Directed, Shot & Edited by Esra Demirel
Score by Andrew Orkin
Additional Photography by Teun Voeten
The Freedom Tunnel is an Amtrak rail tunnel that runs under Riverside Park from 72nd Street to 125th Street on the Upper West Side of New York. Built in the 1930s, it became unused as a rail tunnel in the late 80s, early 90s as other means of transportation became more dominant. As such, the homeless of the city began to move in and construct shantytowns. Tent cities and homes constructed out of crude, poor-quality materials began to rise, with hundreds of people taking up residence, using pirated electricity and water in some locations. Due to its underground nature, graffiti artists took advantage of what they saw as a large empty canvas. Popular artists like Chris Pape (Freedom) have left their mark in the tunnel, producing iconic works and even reproductions of classical art.

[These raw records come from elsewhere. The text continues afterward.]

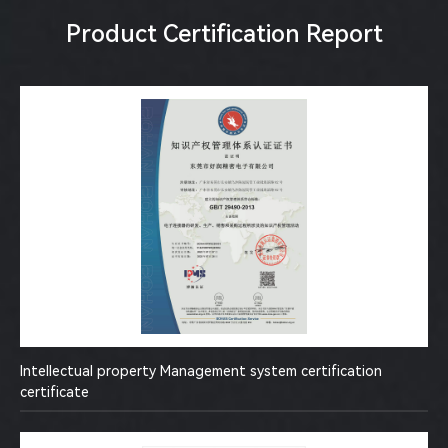
Product Certification Report
Intellectual property Management system certification
certificate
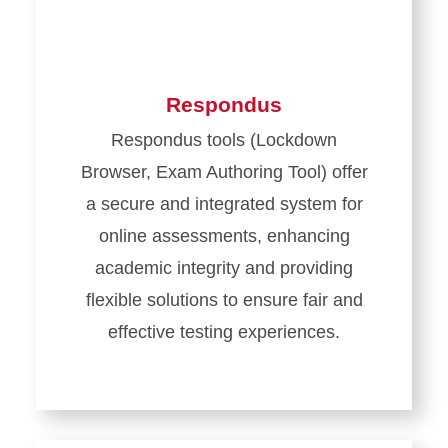
Respondus
Respondus tools (Lockdown
Browser, Exam Authoring Tool) offer
a secure and integrated system for
online assessments, enhancing
academic integrity and providing
flexible solutions to ensure fair and
effective testing experiences.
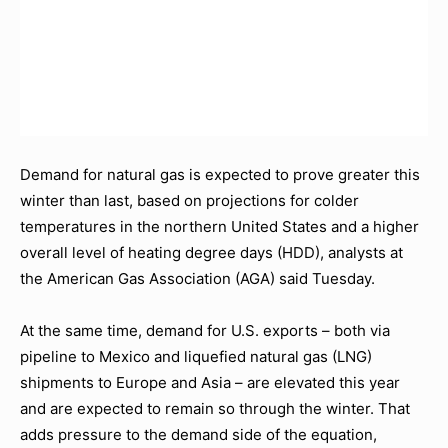
Demand for natural gas is expected to prove greater this
winter than last, based on projections for colder
temperatures in the northern United States and a higher
overall level of heating degree days (HDD), analysts at
the American Gas Association (AGA) said Tuesday.
At the same time, demand for U.S. exports – both via
pipeline to Mexico and liquefied natural gas (LNG)
shipments to Europe and Asia – are elevated this year
and are expected to remain so through the winter. That
adds pressure to the demand side of the equation,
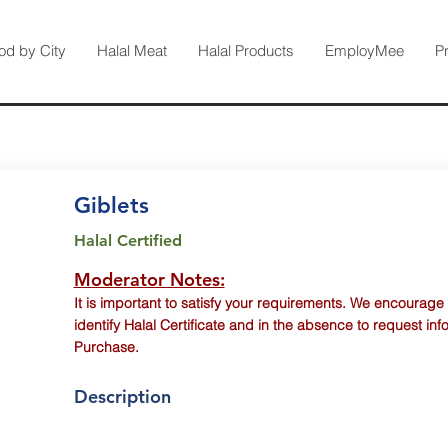
od by City
Halal Meat
Halal Products
EmployMee
P
Giblets
Halal Certified
Moderator Notes:
It is important to satisfy your requirements. We encourage
identify Halal Certificate and in the absence to request inf
Purchase.
Description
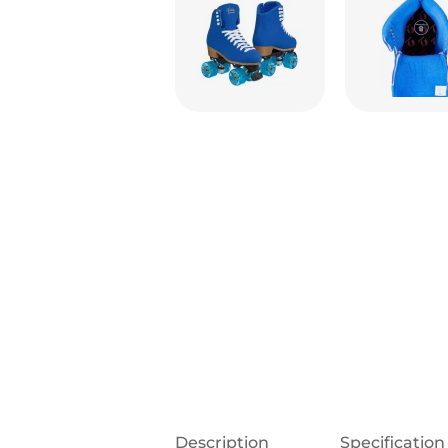
Description
Specification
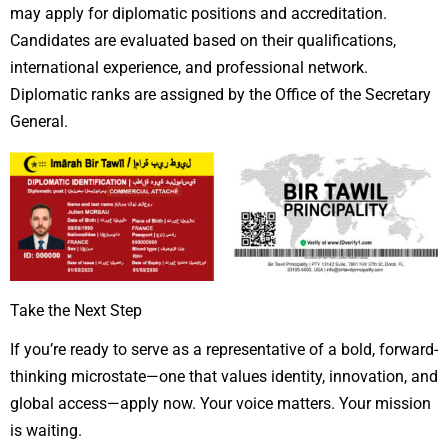
may apply for diplomatic positions and accreditation.
Candidates are evaluated based on their qualifications,
international experience, and professional network.
Diplomatic ranks are assigned by the Office of the Secretary
General.
Take the Next Step
If you’re ready to serve as a representative of a bold, forward-
thinking microstate—one that values identity, innovation, and
global access—apply now. Your voice matters. Your mission
is waiting.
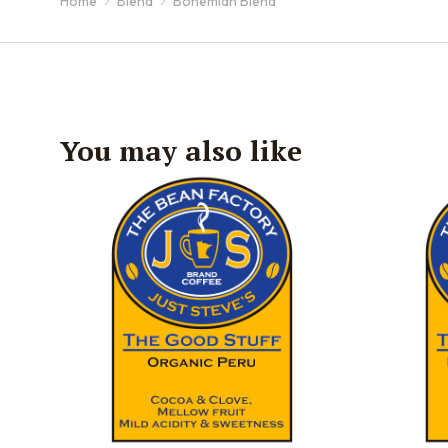
Home
Blend
Bohemian Blend
You are here:
You may also like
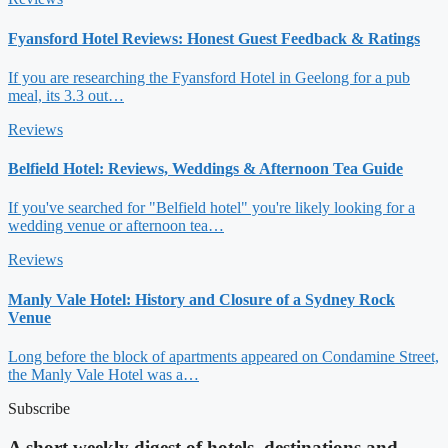
Fyansford Hotel Reviews: Honest Guest Feedback & Ratings
If you are researching the Fyansford Hotel in Geelong for a pub
meal, its 3.3 out…
Reviews
Belfield Hotel: Reviews, Weddings & Afternoon Tea Guide
If you've searched for "Belfield hotel" you're likely looking for a
wedding venue or afternoon tea…
Reviews
Manly Vale Hotel: History and Closure of a Sydney Rock
Venue
Long before the block of apartments appeared on Condamine Street,
the Manly Vale Hotel was a…
Subscribe
A short weekly digest of hotels, destinations and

In 1991, Amtrak took control of the tunnel and began working on renovations for use with its Empire Connection line. What then began was an NYPD-backed forcible eviction of the Freedom Tunnel’s inhabitants and a massive cleanup, which led to many of the murals being erased from the walls.
In this documentary, a former resident of the tunnel, Bernard Monte Isaac becomes our tour guide through the tunnel and we find out about the fascinating history behind this tunnel through Bernard’s experience. We follow him as he looks for his
old friends from the tunnel and meets new people who’ve taken up residence in more hidden areas.